20.4.16

Naples s'est endormie aux pieds du monstre
















































Depuis des années, Naples offre deux visages : haut lieu culturel, au passé communiste et ouvrier, elle est aussi la ville de la Camorra, des petits boulots et de la contrefaçon. Nous nous sommes plongés dans la premiere et n'avons eu qu'un aperçu de la seconde.

Naples est sans nul doute la ville la plus baroque d'Italie. Apres son éclosion a Rome, le baroque prit son essor dans la ville au pied du Vesuve.
Le centre historique se visite a pied de Spaccanapoli a l'ancien Decumanus major, la voie romaine, jusqu'au quartier espagnol. Un réseau irrégulier et un tracé en damier rappellent les époques médiévales et espagnoles de Naples. De vieux immeubles côtoient des chefs d'oeuvres d'architectures, des églises somptueusement décorées. Avec un brin d'imagination on perçoit aisément le faste passé de ses bâtiments.  

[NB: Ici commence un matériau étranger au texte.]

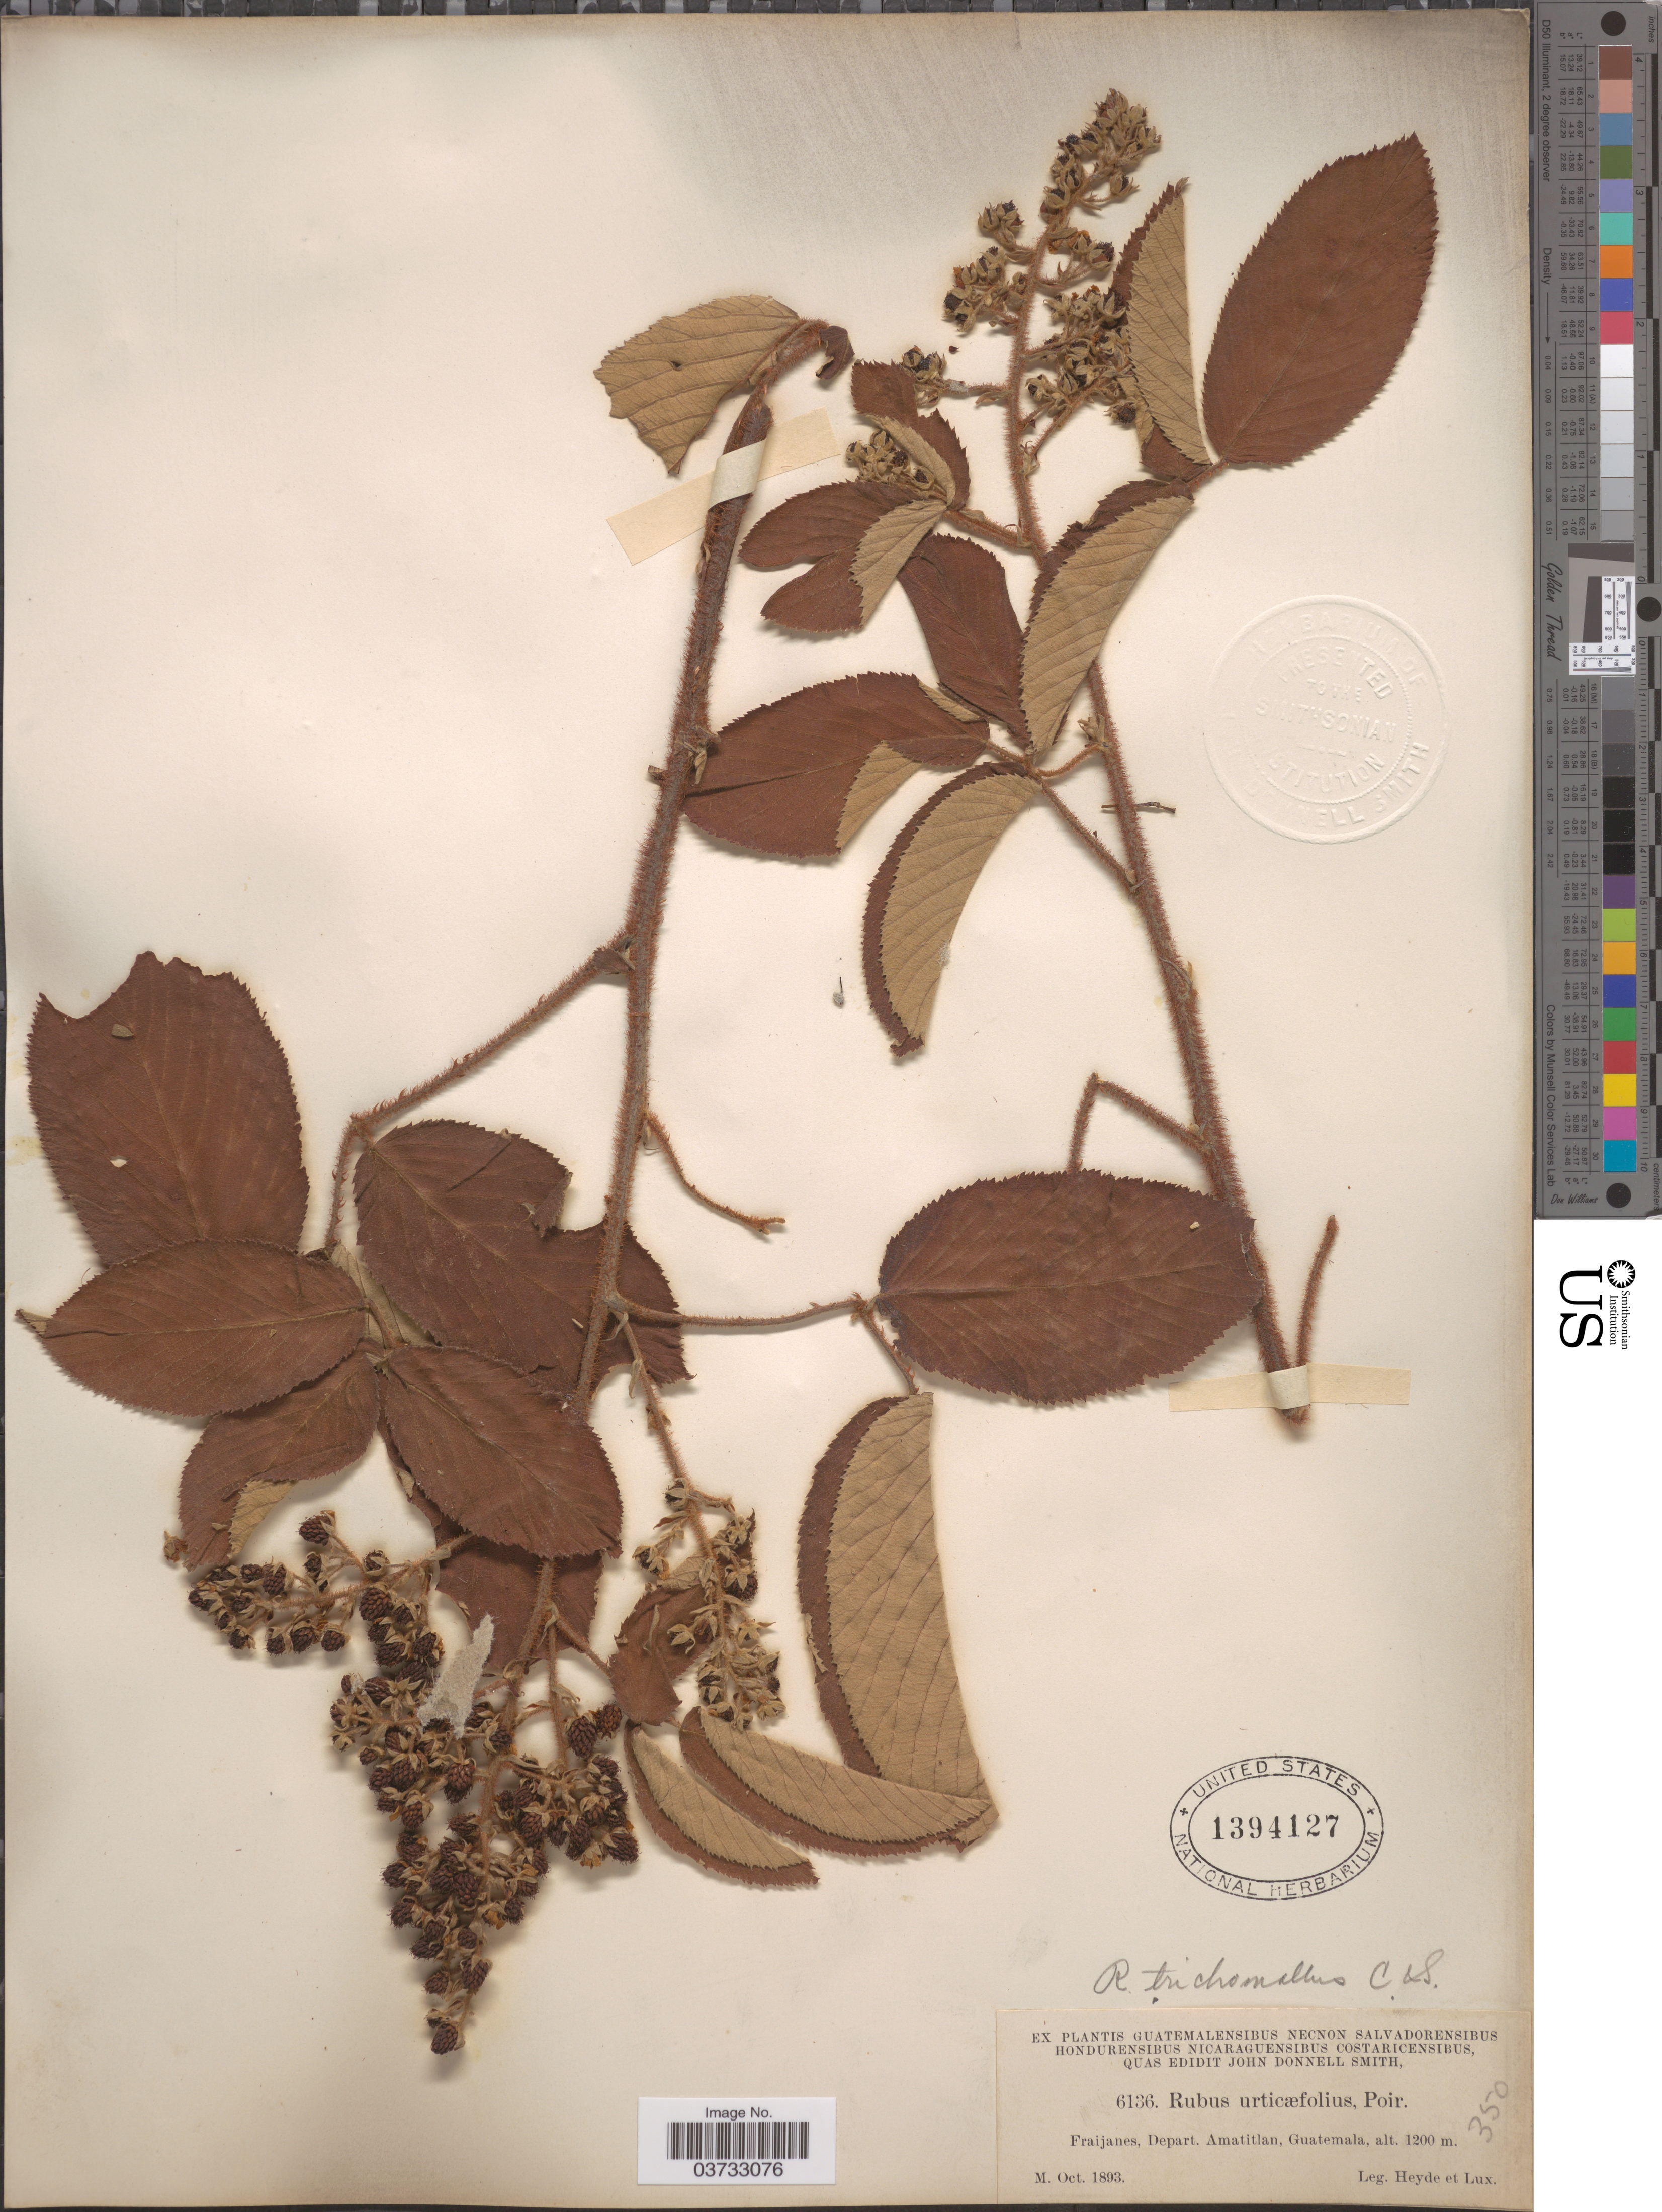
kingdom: Plantae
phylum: Tracheophyta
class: Magnoliopsida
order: Rosales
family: Rosaceae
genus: Rubus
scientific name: Rubus trichomallus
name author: Schltdl.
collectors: Heyde & Lux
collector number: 6136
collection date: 1893-10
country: Guatemala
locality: Fraijanes, Depart. Amatitlan.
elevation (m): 1200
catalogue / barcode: US 1394127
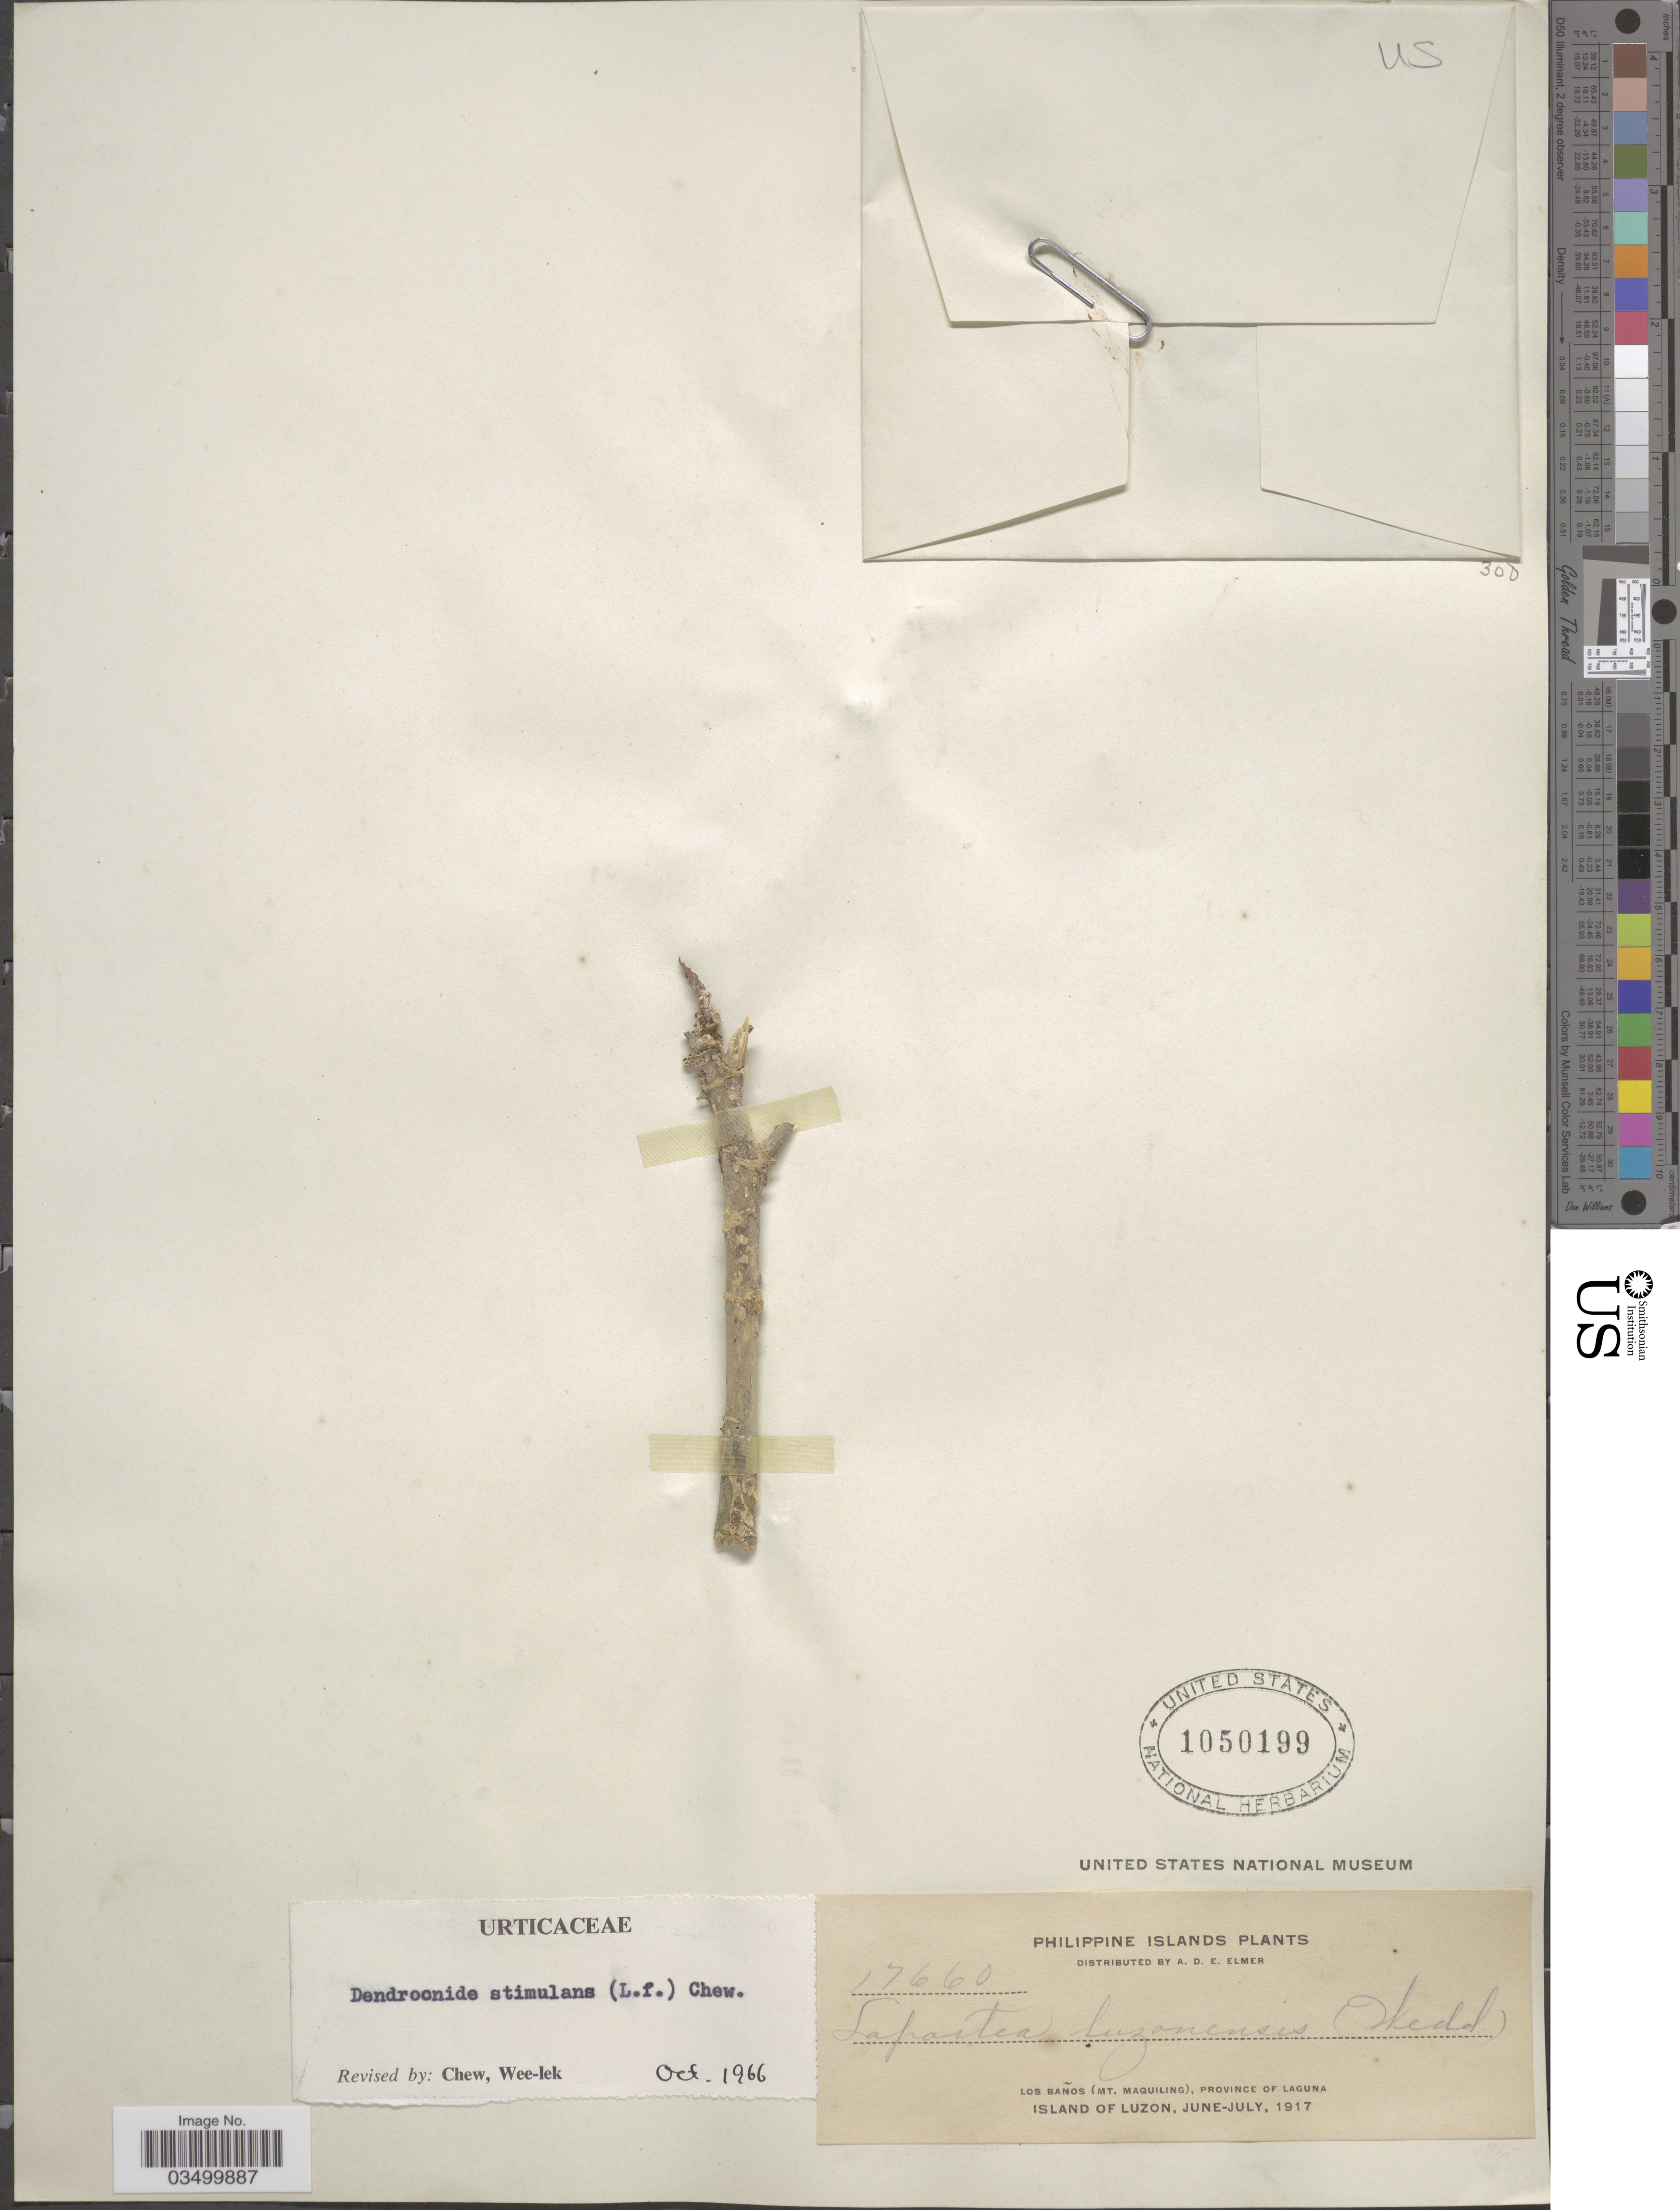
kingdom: Plantae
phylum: Tracheophyta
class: Magnoliopsida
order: Rosales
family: Urticaceae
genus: Dendrocnide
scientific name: Dendrocnide stimulans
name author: (L. f.) Chew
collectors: A. D. E. Elmer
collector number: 17660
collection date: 1917-06/1917-07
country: Philippines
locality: Philippine Islands. Los Baños (Mt. Maquiling), Province of Laguna. Island of Luzon.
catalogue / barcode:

Le premier joyau découvert fut une grande toile du Caravage, les sept oeuvres de la miséricorde au dessus de l'autel de l'église Pio Monte della Misericordia sur la via dei Tribunali.
Puis vint le monastère et le cloitre Sainte Claire datant du XIVe siècle. Le cloître est extraordinaire avec ses nombreuses colonnes et ses bancs en majolique, cette faience italienne de la Renaissance, bleue, verte et jaune qui date de 1750. Partout des fresques décorent les murs.
Puis une succession de salles exhibent une étonnante collection de creches napolitaines avec santons du XVIe au XIXe siècle. La creche serait née dans le sud de l'Italie ou elle devient vite un  incontournable des fetes de Noel dans toute l'Europe. Les plus célèbres, parce que les plus abouties, furent les creches napolitaines, dont la reputation date du XVe siècle. On y fabriqua les plus belles figurines en terre cuite, elles se transformèrent en terre vernissée, colorée, elles atteignirent la taille humaine et furent parées d'habits en tissus. Au XVIIIe et dans la premiere moitié du XIXe siècle, la realisation des creches connut un veritable engouement et devint aussi le passe temps favori de la haute aristocratie et de la bourgeoisie napolitaine qui rivalisèrent d'imagination pour aménager des scenographies toujours plus recherchées. Les creches devinrent plus profanes et les plus importantes comptent plusieurs centaines de sujets qui envahirent  les salles et les terrasses des maisons et des palais napolitains. Cette passion pour la creche a Naples suscita une telle frénésie collective qu'elle entraina les meilleurs artisans du siècle dans la realisation de figurines. Tout comme les santons de Provence, chacune d'entre elles a une histoire.

Autre emotion forte, la statue en marbre blanc du Christ voilé  (Christo velato) se trouve dans la chapelle San Severo. La légèreté du voile taillé dans le marbre qui laisse entrevoir ses blessures est un aspect très touchant. Il me semblait que si je soufflais sur celui-ci il s'envolerait comme une volute. Il est possible de demeurer un long moment auprès de cette sculpture en se laissant imprégner du moindre detail. 

Un autre classique du centre historique, ce sont les linges étendus (panni stesi). Toute l'année par n'importe quel temps, on y trouve du linge étendu aux fenêtres. A tel point qu'un proverbe populaire en napolitain dit Ma sti pann nun s'asciuttano maje?(mais ces linges, ne sèchent-ils donc jamais?)
Le linge aux fenêtres est bien l'expression de la pauvreté, les logis sont trop exigus pour y être étendu. Les poubelles qui débordent, elles, sont l'expression d'un service public démissionnaire.

Le quartier charmant sur la colline du Vomero offre une vue imprenable sur la baie de Naples et au loin, majestueux, le Vesuve. On y devrouve de riches palais bourgeois couleurs pastels et une perle du baroque : la Certosa de San Martino. La chartreuse a été transformée en musée ou se trouve la quintessence de l'art baroque italien, napolitain en particulier : marqueterie, fresques, mosaïques... Une plongée dans la Naple au passé  riche et fastueux.